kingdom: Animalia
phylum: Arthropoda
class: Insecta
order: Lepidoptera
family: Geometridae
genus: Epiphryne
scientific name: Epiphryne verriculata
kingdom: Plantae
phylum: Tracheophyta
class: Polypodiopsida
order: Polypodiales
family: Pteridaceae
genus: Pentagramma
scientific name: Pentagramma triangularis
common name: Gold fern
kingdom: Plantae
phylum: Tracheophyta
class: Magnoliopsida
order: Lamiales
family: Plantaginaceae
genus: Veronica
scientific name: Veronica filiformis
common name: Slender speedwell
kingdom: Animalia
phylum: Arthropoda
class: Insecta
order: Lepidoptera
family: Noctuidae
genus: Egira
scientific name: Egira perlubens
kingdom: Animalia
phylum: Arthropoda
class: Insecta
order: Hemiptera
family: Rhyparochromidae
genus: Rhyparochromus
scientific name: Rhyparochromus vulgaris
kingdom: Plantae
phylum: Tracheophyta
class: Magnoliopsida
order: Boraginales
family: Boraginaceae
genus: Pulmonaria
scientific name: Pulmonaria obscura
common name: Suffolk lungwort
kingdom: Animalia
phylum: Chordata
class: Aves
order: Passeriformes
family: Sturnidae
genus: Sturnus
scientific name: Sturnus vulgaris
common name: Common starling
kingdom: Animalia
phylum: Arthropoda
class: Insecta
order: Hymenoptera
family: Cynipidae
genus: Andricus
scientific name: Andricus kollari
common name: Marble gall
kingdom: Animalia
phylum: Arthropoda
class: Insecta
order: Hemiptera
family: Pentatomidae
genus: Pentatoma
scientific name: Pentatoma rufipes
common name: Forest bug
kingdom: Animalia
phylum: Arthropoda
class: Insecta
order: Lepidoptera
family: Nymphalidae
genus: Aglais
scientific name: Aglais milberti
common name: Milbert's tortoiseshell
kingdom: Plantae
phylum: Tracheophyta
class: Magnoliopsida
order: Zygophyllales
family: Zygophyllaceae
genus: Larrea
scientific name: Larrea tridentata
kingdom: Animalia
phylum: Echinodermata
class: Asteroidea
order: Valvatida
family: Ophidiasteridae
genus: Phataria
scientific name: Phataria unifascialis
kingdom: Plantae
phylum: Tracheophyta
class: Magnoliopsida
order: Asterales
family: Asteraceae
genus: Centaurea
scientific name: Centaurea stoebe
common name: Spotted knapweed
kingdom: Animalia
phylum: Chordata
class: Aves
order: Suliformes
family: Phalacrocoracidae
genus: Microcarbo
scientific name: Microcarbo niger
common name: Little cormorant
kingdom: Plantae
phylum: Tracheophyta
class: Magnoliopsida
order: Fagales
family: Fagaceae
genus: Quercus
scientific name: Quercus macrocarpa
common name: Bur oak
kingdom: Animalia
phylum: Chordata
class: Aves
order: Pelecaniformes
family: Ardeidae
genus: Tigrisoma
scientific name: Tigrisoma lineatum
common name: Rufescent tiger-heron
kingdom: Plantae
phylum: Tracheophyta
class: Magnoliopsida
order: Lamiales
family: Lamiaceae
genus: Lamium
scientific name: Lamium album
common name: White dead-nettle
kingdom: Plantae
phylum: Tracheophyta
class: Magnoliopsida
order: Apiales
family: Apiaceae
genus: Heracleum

-- -- --

### 제시된 문제
자료의 첫 줄부터 "genus: Pulmonaria" 문구가 있는 줄까지, 양 끝 줄을 포함해 다시 적되 "scientific name" 대신 "binomial name" 표현을 바꿔 넣고 나머지는 그대로 두세요. 이 범위의 줄만 적으세요.

### 올바른 결과
kingdom: Animalia
phylum: Arthropoda
class: Insecta
order: Lepidoptera
family: Geometridae
genus: Epiphryne
binomial name: Epiphryne verriculata
kingdom: Plantae
phylum: Tracheophyta
class: Polypodiopsida
order: Polypodiales
family: Pteridaceae
genus: Pentagramma
binomial name: Pentagramma triangularis
common name: Gold fern
kingdom: Plantae
phylum: Tracheophyta
class: Magnoliopsida
order: Lamiales
family: Plantaginaceae
genus: Veronica
binomial name: Veronica filiformis
common name: Slender speedwell
kingdom: Animalia
phylum: Arthropoda
class: Insecta
order: Lepidoptera
family: Noctuidae
genus: Egira
binomial name: Egira perlubens
kingdom: Animalia
phylum: Arthropoda
class: Insecta
order: Hemiptera
family: Rhyparochromidae
genus: Rhyparochromus
binomial name: Rhyparochromus vulgaris
kingdom: Plantae
phylum: Tracheophyta
class: Magnoliopsida
order: Boraginales
family: Boraginaceae
genus: Pulmonaria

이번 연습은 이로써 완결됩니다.